▶ [Your task] Every line of the records below that holds the word "julho" should be copied out.

▶ [Data for review]
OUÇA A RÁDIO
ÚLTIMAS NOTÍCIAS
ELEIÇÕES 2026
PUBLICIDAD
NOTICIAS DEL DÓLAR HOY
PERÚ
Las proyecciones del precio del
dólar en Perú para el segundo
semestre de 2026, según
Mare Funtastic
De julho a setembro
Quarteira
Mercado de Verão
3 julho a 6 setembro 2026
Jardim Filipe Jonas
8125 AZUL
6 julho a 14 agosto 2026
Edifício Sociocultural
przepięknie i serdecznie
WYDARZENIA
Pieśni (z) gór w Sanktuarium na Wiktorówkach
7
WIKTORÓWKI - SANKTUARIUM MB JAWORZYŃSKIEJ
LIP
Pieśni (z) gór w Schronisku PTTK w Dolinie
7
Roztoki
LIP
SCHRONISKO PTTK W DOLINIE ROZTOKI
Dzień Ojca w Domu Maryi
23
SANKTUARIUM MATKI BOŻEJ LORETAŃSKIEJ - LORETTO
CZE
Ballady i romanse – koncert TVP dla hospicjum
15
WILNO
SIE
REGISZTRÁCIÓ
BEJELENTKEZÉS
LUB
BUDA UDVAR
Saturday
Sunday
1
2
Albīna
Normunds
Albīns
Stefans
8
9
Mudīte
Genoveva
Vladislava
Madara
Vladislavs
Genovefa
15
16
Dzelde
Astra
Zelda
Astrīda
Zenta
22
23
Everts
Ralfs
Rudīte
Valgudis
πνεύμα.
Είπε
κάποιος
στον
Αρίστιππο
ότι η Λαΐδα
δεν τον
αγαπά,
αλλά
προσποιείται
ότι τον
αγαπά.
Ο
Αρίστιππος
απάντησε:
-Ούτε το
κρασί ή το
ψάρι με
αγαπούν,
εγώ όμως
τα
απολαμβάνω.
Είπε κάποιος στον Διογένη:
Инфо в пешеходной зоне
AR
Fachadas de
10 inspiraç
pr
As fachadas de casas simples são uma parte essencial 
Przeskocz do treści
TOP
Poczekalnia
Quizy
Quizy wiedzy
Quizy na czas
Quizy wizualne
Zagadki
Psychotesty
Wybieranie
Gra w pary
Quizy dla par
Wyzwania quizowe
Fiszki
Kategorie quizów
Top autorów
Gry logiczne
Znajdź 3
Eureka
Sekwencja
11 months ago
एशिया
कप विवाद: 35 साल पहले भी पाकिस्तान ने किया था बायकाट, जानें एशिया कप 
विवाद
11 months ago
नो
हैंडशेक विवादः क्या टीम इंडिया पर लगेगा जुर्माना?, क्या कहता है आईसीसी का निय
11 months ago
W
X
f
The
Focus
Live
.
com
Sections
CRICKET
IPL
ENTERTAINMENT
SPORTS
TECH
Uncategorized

▶ [Answer for this exercise]
De julho a setembro
3 julho a 6 setembro 2026
6 julho a 14 agosto 2026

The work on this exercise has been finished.